I’ll leave the policy issue of whether the economy needs bubbles to another post. What I want to do today is test an implication of this theory – which is that, if it is true, private debt has been economically significant not just since the crisis, but since as early as the 1980s.
But here comes the duck-woman comparison: this can’t have been true for all time, since no-one is arguing that the economy has always been suffering secular stagnation. There were obvious times – like the 1950s and 1960s (and to some extent the 1920s too), when the economy was going gangbusters. So there must be some time when private debt didn’t matter – when the “natural rate of interest” was above zero. From then on, debt mattered, but the phenomenon was hidden by bubbles.
Krugman leans in precisely this direction in his post:
One way to quantify this is, I think, to look at household debt. Here’s the ratio of household debt to GDP since the 50s:
Figure 3: Ratio of household debt to GDP
There was a sharp increase in the ratio after World War II, but from a low base, as families moved to the suburbs and all that. Then there were about 25 years of rough stability, from 1960 to around 1985. After that, however, household debt rose rapidly and inexorably, until the crisis struck. (Krugman)

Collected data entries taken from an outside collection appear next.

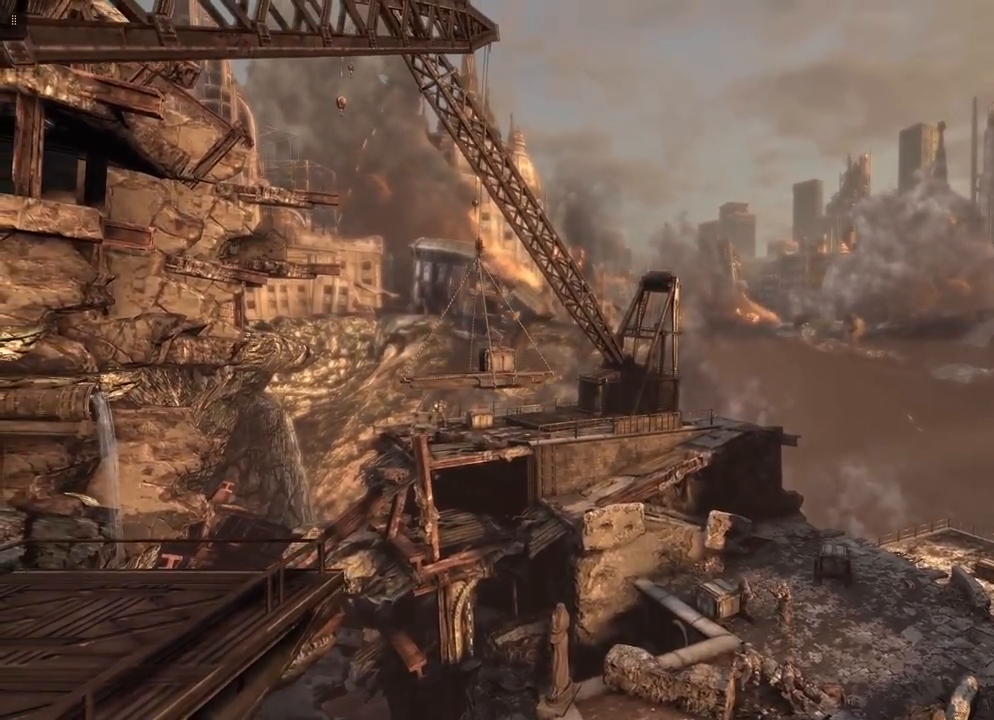
{"buttons": [], "left_stick": "down", "right_stick": "center", "events": []}
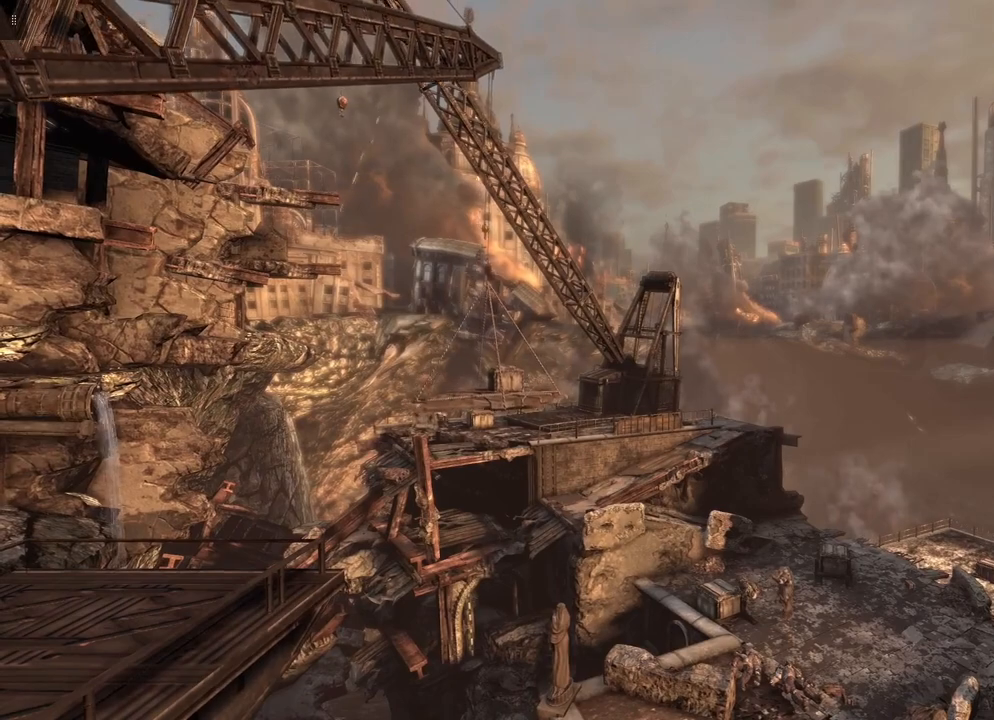
{"buttons": [], "left_stick": "down", "right_stick": "center", "events": []}
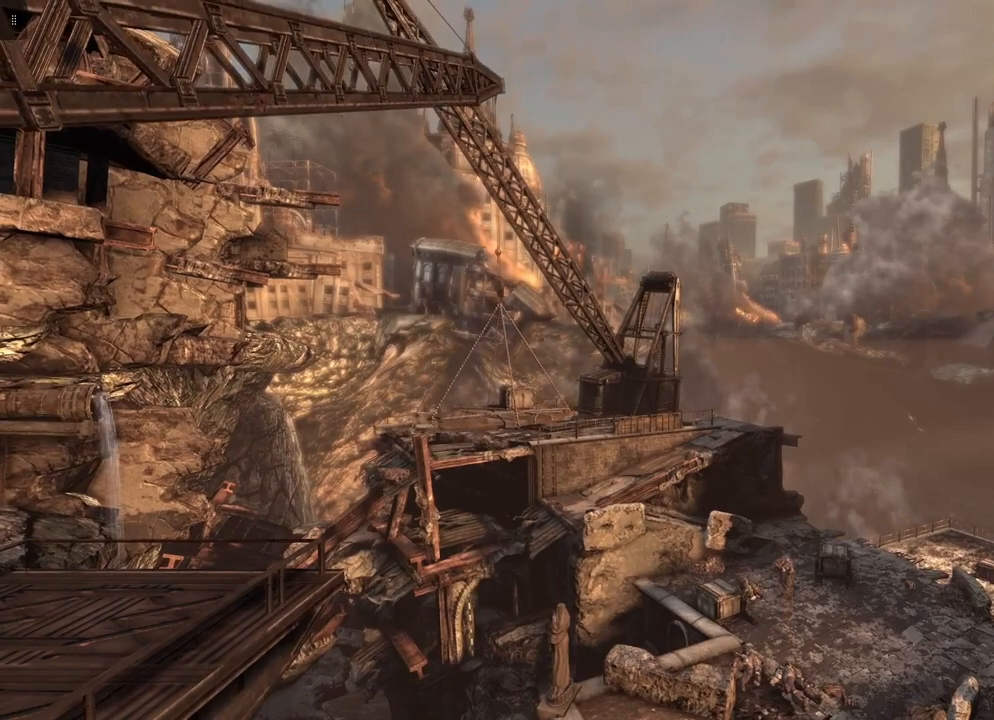
{"buttons": [], "left_stick": "down", "right_stick": "center", "events": []}
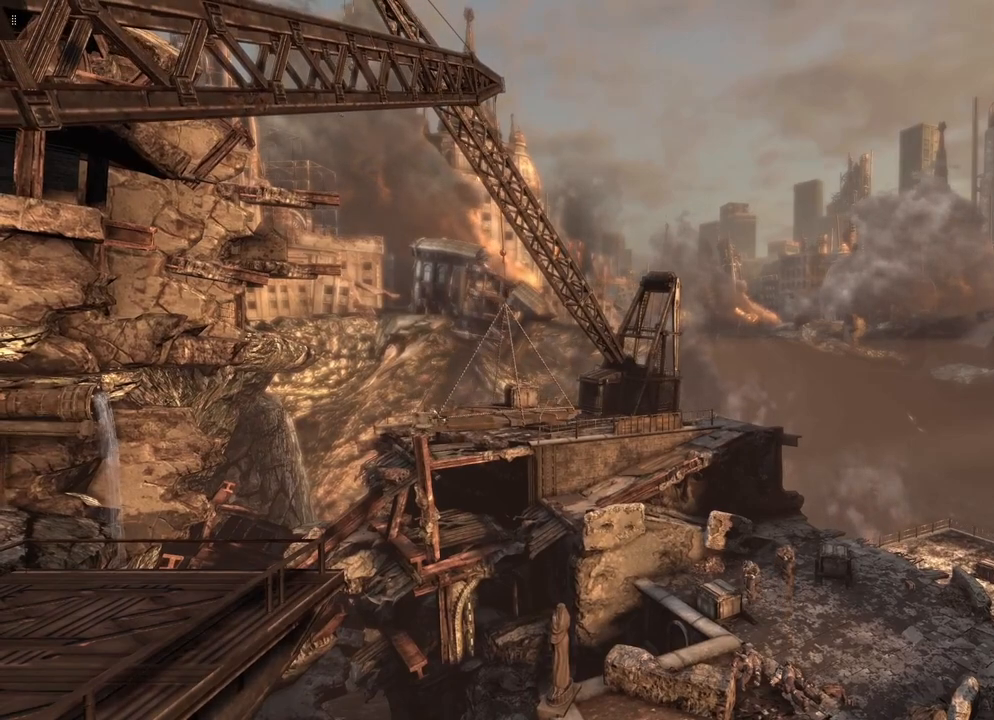
{"buttons": [], "left_stick": "down", "right_stick": "center", "events": []}
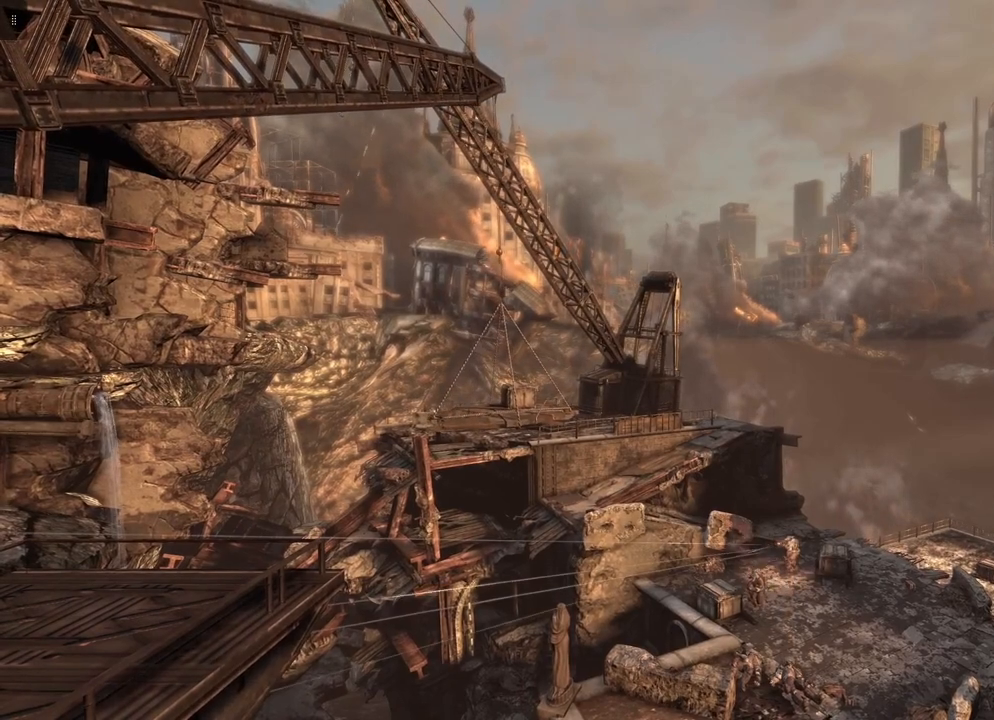
{"buttons": [], "left_stick": "down-right", "right_stick": "center", "events": [[417, "left_stick", "down-right"]]}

So let’s test this theory – let’s see whether the woman weighs the same as a duck – by looking at the relationship between private debt and the macroeconomy over time.
Figure 4 extends Krugman’s chart by including business sector debt as well (click here to see how this data was compiled – as well as a longer term estimate for US debt that extends back to 1834: the data is downloadable from here).

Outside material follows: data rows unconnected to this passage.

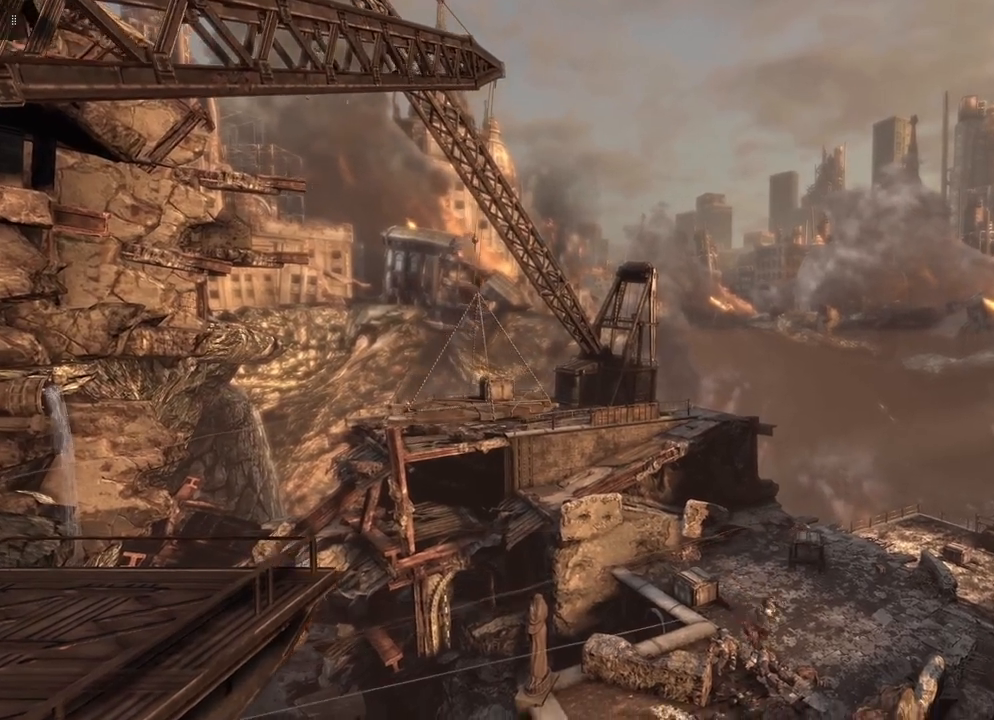
{"buttons": [], "left_stick": "down-right", "right_stick": "center", "events": []}
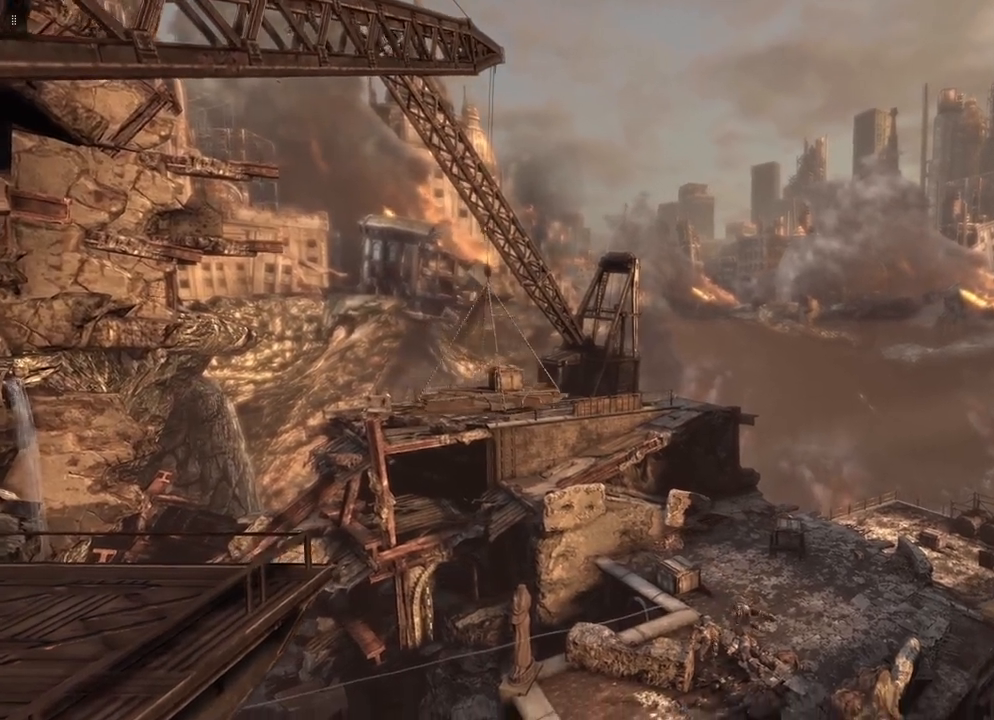
{"buttons": [], "left_stick": "down-right", "right_stick": "center", "events": []}
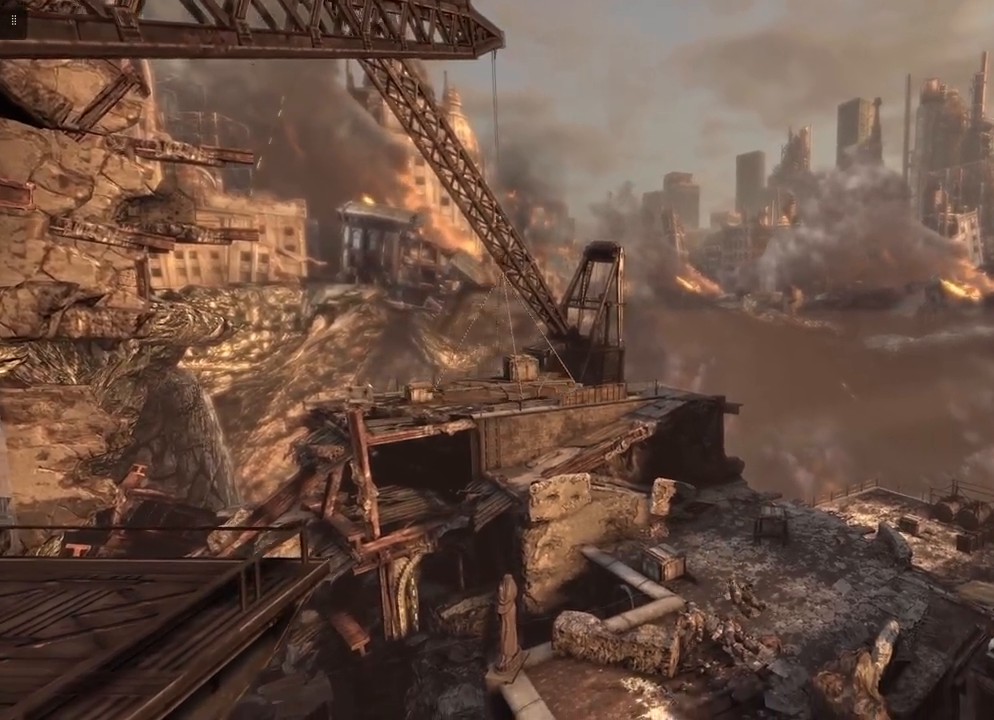
{"buttons": [], "left_stick": "down-right", "right_stick": "center", "events": []}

Figure 4: Total private sector debt to GDP ratio
Now let’s look at the annual change in private sector debt (divided by GDP), and plot the unemployment rate against it in recent years – from 1990 till now (see Figure 5). Sure enough, there’s an incredibly high correlation: -0.96. Maybe the woman does weigh as much as a duck!
Figure 5: Debt matters since 1990
But let’s continue weighing. The “secular stagnation masked by a bubble” argument surely doesn’t apply to the 1950s, when technological capability and population were both growing rapidly. So according to the standard argument, there should be no correlation between change in debt and unemployment back then, right?
Figure 6: Debt matters in the 1950s too
Wrong. The correlation is a lot lower, but then so was the private debt level: between 50 and 70 per cent of GDP back then, versus 120-180 per cent from 1990 till now. Maybe the woman weighs more than a duck – and therefore isn’t a witch.
How about over the recorded history of unemployment in the USA – which begins in 1890?
Figure 7: Change in debt and unemployment correlate over the long term
Hmmm. Correlation coefficient of -0.51 over 130 years. It looks like the change in debt matters all the time.
That’s the case I’ve been making, as a proponent of Minsky’s Financial Instability Hypothesis, for about 30 years, but I’ve been ignored by Neoclassical logicians because of the “one person’s asset is another person’s liability” argument.
The Pythonesque aspect of this Neoclassical logic is that it ignores the fact that banks behave very differently to persons. Krugman calls people who think bank lending is significantly different to individual lending “banking mystics”, but the data indicates that people who ignore banks in their macroeconomics may in fact be “barter mystics”. The evidence contradicts Neoclassical logic, so the logic must be at fault – as it was in Monty Python and the Holy Grail.
Oh, and if you haven’t seen the movie, Bedevere’s logic didn’t do the woman any good: his scales were as wonky as his logic. Rather like economic theory.